So,
I reached dizzying, new heights of general incapability at life whilst visiting
Manchester this weekend when, in an impressive feat of personal ineptitude, I
beat my personal fail record and somehow managed to lose my wallet, despite it being carefully tucked inside
my bag. That’s right: from inside my bag.
You
think I’d have learnt my lesson by now, since this is actually the second experience I’ve had of losing a
wallet. A year or two back, I accidentally left one, given to me by my dad, in
the back of a taxi when it didn’t slip into my pocket properly after I'd payed the
fare.
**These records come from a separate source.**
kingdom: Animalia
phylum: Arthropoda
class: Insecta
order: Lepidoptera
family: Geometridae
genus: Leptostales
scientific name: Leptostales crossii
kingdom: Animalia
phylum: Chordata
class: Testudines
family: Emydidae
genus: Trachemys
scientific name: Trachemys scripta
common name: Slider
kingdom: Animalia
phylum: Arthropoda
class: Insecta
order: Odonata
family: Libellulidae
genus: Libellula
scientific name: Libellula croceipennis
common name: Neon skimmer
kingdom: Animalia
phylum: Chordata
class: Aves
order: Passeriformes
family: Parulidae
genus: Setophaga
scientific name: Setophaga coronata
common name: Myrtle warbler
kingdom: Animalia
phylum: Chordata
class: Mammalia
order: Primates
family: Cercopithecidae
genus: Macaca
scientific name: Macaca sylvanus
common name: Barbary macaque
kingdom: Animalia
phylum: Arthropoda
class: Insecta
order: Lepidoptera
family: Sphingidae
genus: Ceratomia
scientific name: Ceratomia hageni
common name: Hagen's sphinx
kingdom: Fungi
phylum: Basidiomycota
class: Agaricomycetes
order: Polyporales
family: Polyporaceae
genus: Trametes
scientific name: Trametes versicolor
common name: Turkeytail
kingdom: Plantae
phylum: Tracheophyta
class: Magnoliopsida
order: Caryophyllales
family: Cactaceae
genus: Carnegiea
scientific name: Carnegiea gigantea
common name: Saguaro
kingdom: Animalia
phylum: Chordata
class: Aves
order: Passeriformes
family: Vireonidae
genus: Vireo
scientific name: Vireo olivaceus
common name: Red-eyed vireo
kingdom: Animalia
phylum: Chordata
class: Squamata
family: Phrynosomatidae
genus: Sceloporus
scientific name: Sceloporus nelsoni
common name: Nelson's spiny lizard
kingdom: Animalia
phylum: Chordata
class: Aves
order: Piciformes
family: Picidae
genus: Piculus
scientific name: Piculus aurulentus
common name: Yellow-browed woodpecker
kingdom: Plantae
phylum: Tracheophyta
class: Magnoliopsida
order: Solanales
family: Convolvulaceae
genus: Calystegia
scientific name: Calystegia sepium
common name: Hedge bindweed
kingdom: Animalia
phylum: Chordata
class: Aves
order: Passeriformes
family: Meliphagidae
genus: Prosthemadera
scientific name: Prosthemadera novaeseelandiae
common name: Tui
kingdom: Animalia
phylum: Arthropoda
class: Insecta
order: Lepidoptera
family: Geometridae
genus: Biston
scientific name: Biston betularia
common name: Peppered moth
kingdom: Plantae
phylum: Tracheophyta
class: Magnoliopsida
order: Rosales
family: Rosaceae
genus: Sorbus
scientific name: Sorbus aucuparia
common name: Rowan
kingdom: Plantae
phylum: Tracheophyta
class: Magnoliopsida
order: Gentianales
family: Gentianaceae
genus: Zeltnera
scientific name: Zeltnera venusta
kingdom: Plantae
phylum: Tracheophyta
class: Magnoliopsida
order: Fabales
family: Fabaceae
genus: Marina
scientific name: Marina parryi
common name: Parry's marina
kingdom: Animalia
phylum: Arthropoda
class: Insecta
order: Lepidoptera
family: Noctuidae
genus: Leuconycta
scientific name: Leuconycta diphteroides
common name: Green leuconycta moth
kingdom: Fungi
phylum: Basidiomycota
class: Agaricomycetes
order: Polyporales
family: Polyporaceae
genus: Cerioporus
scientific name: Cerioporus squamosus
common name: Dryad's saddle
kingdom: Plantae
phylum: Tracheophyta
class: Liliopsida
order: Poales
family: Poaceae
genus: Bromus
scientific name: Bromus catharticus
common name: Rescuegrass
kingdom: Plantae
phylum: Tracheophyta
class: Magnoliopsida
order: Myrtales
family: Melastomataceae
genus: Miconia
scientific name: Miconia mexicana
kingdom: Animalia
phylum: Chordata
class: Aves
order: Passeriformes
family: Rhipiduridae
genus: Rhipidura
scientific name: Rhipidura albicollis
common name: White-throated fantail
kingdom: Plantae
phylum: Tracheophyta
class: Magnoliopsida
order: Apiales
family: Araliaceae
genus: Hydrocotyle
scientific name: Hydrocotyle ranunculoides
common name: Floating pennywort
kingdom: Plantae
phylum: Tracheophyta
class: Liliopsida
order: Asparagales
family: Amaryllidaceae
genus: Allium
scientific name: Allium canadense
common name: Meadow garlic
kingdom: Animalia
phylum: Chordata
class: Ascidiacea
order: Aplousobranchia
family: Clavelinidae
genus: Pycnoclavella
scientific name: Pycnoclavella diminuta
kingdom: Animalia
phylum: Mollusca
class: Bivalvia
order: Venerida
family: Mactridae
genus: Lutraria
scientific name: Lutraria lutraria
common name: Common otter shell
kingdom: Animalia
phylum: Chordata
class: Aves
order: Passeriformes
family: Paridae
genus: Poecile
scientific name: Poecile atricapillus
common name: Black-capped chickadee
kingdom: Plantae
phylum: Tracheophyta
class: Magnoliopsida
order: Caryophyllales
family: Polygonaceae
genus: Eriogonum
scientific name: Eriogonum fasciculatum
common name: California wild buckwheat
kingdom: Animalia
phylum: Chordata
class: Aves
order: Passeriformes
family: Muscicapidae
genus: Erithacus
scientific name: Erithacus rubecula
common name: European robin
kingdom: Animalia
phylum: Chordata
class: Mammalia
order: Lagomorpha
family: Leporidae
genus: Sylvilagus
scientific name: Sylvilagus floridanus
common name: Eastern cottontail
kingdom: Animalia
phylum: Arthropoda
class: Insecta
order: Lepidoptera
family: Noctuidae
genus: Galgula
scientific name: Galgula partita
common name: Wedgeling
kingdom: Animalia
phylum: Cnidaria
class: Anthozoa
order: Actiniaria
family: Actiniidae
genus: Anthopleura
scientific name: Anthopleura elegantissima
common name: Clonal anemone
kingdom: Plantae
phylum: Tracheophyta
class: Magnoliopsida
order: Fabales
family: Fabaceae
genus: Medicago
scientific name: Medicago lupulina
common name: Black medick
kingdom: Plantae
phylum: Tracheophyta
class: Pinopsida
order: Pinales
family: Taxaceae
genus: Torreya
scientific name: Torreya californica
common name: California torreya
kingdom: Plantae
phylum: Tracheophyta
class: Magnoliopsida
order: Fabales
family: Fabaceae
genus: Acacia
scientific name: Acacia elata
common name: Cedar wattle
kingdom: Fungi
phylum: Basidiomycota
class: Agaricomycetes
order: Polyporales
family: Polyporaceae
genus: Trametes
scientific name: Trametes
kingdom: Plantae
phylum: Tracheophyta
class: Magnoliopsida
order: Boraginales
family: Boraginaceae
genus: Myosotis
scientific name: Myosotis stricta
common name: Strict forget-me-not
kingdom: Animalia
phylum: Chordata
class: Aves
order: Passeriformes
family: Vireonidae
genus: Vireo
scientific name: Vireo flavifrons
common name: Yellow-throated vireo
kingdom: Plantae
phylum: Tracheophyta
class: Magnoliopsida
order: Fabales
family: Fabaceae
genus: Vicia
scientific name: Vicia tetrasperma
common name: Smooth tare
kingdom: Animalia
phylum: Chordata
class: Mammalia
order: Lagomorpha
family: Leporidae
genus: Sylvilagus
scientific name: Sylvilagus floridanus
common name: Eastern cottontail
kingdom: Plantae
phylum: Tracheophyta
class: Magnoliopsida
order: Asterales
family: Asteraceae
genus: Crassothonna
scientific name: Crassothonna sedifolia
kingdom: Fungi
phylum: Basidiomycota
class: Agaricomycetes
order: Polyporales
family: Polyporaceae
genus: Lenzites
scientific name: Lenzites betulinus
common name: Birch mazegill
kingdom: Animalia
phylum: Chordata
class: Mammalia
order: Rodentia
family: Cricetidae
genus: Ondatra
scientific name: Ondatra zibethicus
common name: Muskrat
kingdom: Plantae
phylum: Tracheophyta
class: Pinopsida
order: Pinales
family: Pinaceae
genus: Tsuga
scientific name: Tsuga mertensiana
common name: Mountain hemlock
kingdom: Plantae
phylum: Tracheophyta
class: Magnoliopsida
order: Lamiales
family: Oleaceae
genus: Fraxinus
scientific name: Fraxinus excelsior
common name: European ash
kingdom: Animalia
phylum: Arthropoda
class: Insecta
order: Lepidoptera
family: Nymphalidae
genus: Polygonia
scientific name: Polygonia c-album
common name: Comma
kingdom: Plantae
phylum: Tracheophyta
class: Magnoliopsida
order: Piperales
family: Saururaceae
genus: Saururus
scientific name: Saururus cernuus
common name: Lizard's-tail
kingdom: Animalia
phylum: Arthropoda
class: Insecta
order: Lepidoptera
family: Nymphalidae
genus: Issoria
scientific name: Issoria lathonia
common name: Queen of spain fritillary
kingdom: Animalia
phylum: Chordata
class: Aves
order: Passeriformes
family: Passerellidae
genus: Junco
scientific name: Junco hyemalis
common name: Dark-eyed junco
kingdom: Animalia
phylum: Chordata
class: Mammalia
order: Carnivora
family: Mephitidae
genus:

I didn’t even realise it was gone until the next morning, and by then it
was too late. The taxi rank tracked down the driver, but the wallet was nowhere
to be found and was never handed in.
I
was devastated. My dad had owned the thing for years and passed it on to me,
and I’d gone and lost it after only 12 months.
I was also completely disgusted at the fact that whoever had found it
would choose to keep something so intimate and vital to another person rather
than hand it in. There’d only been about a fiver inside too; there was next to
no monetary gain in it for them whatsoever. Despite all that, the person in
question had at no point imagined how it would feel if it were their wallet
that had been lost; nor had they apparently been troubled by even the slightest
speck of guilt for keeping it.
Unbelievably
though, the worst was yet to come. Months passed, then one day I received a
phone call out of the blue. It was a policeman from a town nearly an hour’s
drive away. “Hello, is that Matthew? I’m calling to inform you that the bedroom
of a local teenage boy was raided by our force recently, and your provisional
license has been discovered in it.”
My blood ran totally cold. I felt almost
violated knowing some unpleasant, little creature had found my wallet in the
taxi and rifled through the contents to see what could be of use or potentially
sold on. When questioned later, the boy apparently knew nothing about the wallet;
it was probably just tossed in the bin after it had been emptied. I dread to
think how he came to get his horrible hands on my ID though, not to mention for
what exactly he’d been using it.
The
whole experience just made my skin crawl and I was totally disillusioned by the
complete apathy of which people seem capable. I read a line from a work by the
Spanish philosopher, Baltasar Graciàn, not long ago and really stuck with me:
‘the misfortune of your century, that virtue is taken as unusual and malice the
norm.’ And he was saying that all the way back in the 1600s… I wonder what he’d
have to say, if he were alive to see the way people act today?
Okay,
I’ve communicated how sufficiently jaded and embittered I already am by this
point, so let’s jump back to Manchester Piccadilly last weekend. I’m stood
rummaging inside my tote bag. I can’t seem to feel my wallet. I carry on
fumbling inside, nerves starting to creep in. Still can’t feel it. Imagine my
growing horror as I slowly realise with each passing second that it is definitely
no longer there at all.
I
can’t actually believe I’ve done it again. Cue me rushing like a madman to
trace my steps, vainly leaving my contact details with every info desk and
waitress I can find, before accepting the inevitable and enduring the stress of
trying to cancel every bank card I’d had on me. It dawns on me there were a
couple of gift cards tucked inside too. Great. I’m never seeing that wallet again!
So,
a few days go by, and all the while I’m mentally kicking myself for being so
extraordinarily scatter-brained. No one has been in touch, and I’m torturing
myself wondering whose hands it could have fallen into this time.
Suddenly
my phone rings. Somewhere in the back of my mind, I suspect it’s the police
calling to tell me my ID’s been found being used to cut lines of coke in the
den of some highflying drug baron or other.
Thankfully, it turns out to be just my boyfriend.
Thoughtfully of him, he’s
passed by the train station’s lost property one last time on his way home from
work, just in case. And I don’t believe it – my wallet has been handed in. Everything – gift cards, cash, ID, bank cards – is still safely inside. I’d
come to the conclusion that mankind as a whole was just a total
write-off; yet, some kind soul had apparently spotted my wallet on the train or
platform and done the decent thing. I was ecstatic!
I’d
presumed the worst of others, only to be reminded that there are still some
good eggs left out there, few and far between as they undoubtedly sometimes
are. I couldn’t be more grateful to that refreshingly caring stranger who made my
day, and I wish I could thank them, whoever and wherever they are. I wouldn’t
say my faith in humanity has been entirely restored, but the next time I lose
something (which, me being me, will no doubt be sooner rather than later), I won’t
be quite so quick to give up hope on it coming back to me again!